Extracted page text data
──────
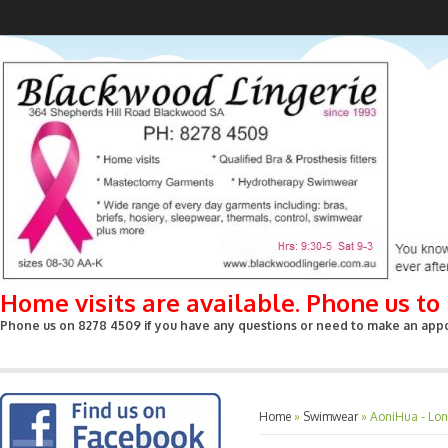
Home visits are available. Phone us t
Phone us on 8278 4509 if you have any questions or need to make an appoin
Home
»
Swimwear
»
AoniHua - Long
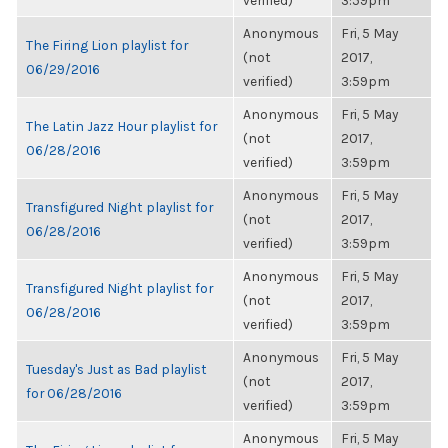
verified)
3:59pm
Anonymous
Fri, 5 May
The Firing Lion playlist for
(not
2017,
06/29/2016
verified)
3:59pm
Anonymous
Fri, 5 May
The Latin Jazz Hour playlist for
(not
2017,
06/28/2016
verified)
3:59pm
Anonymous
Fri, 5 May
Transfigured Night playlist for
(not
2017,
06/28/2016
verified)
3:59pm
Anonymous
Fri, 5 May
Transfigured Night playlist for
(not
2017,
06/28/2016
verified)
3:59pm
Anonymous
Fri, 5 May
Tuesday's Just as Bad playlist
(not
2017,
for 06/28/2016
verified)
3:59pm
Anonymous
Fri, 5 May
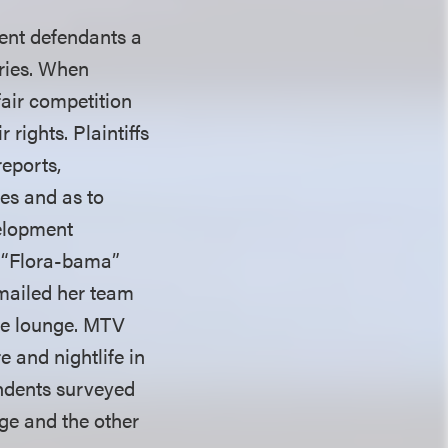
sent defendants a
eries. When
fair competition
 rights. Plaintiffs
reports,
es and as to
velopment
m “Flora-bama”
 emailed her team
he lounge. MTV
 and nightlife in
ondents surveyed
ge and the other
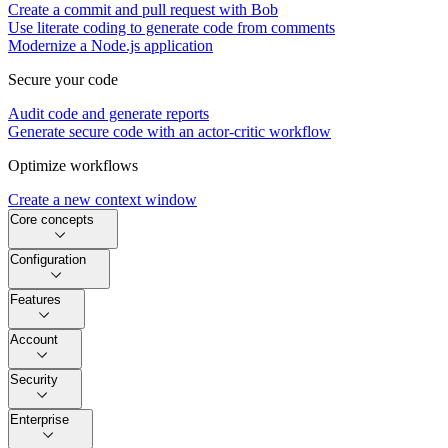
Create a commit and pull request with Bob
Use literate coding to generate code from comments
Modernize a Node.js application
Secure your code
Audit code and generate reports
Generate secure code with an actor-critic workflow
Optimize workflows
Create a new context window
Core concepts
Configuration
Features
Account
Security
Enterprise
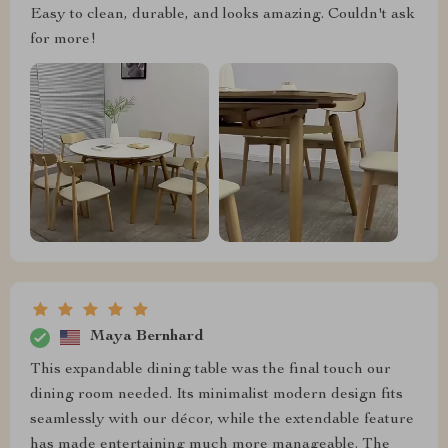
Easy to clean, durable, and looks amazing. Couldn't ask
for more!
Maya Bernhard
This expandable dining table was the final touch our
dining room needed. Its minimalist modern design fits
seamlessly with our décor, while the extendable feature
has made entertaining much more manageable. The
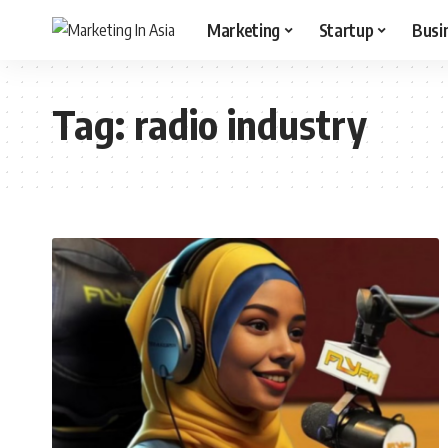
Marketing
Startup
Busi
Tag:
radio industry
──────
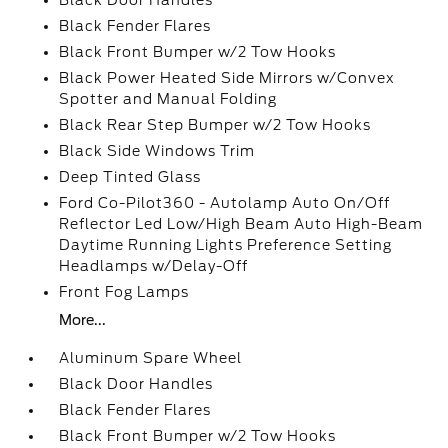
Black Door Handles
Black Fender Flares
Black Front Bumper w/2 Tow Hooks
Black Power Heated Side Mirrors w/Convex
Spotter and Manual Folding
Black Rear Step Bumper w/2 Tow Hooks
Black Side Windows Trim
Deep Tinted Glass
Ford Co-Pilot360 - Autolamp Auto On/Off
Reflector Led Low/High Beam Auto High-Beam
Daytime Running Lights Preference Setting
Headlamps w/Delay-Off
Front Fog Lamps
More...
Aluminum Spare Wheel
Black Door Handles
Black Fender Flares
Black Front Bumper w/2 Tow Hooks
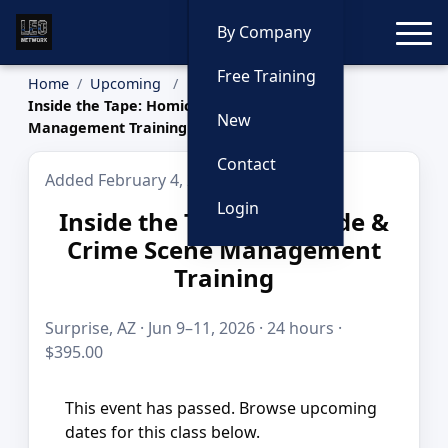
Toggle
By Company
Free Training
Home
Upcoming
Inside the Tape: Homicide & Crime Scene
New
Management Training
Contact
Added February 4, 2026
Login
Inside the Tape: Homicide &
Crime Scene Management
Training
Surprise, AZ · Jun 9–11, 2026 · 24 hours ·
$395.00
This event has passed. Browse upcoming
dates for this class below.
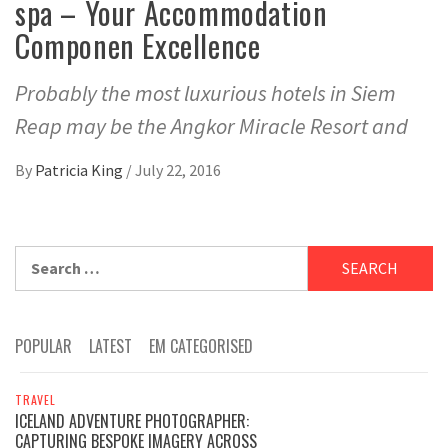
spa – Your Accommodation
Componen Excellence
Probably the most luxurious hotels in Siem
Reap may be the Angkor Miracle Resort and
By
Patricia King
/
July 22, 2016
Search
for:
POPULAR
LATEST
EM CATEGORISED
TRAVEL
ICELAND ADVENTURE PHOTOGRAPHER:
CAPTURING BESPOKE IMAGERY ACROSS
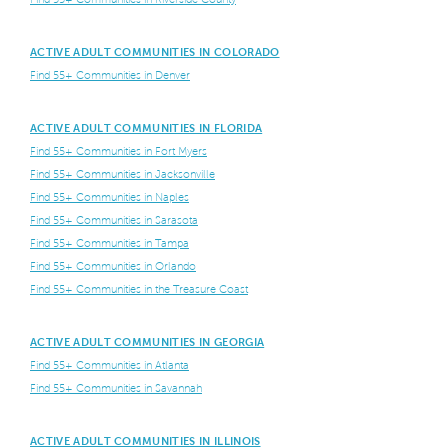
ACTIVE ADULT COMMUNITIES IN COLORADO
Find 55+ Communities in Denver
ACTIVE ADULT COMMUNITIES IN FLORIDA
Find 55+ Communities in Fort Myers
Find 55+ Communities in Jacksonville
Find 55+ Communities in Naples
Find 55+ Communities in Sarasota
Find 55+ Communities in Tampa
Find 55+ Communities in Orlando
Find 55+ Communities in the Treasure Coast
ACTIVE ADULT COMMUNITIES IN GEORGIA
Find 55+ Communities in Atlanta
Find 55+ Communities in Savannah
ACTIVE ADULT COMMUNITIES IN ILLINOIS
──────
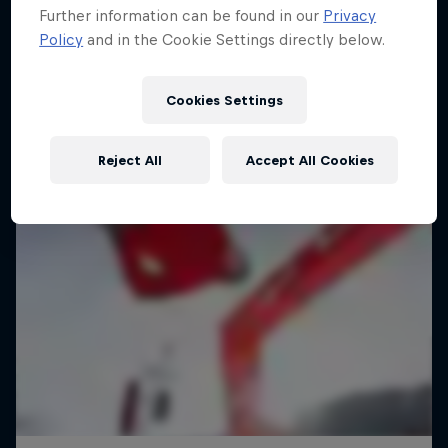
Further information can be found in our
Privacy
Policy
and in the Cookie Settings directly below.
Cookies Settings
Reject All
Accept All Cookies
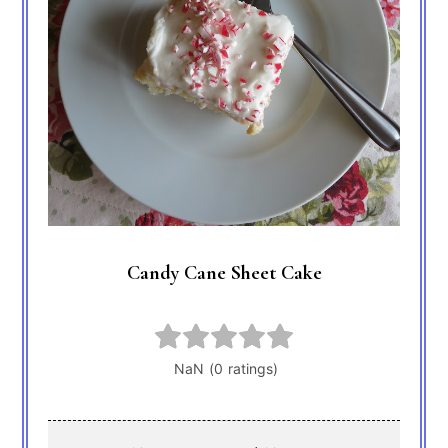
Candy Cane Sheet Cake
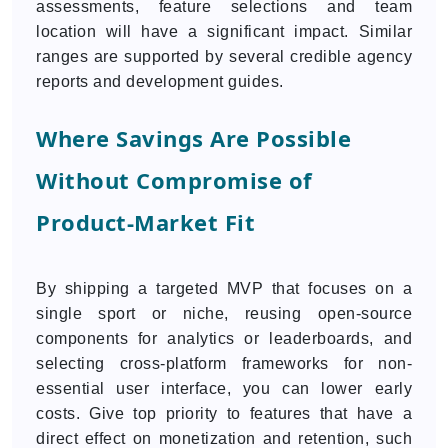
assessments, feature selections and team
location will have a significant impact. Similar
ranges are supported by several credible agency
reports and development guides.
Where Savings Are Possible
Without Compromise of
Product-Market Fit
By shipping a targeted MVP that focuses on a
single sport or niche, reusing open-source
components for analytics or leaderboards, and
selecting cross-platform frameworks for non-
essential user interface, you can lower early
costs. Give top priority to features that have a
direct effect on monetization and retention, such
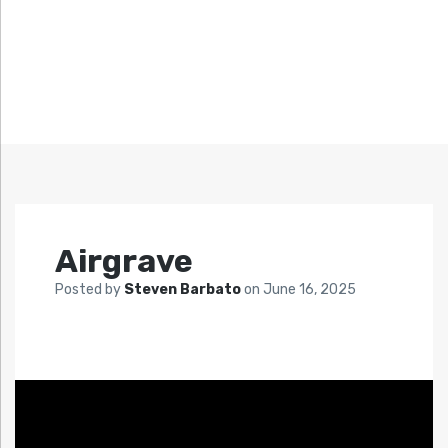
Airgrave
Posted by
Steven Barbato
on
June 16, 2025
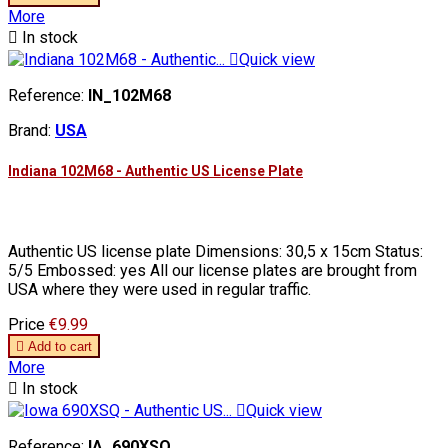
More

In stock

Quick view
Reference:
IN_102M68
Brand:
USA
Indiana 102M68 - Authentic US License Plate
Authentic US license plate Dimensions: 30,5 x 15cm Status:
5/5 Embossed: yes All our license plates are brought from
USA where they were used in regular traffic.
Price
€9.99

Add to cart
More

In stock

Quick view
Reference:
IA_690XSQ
──────
[ACTION ITEM]
Count the lines in the data above that contain the string "from", and reply with the number alone.

[SOLUTION TO THIS EXERCISE]
2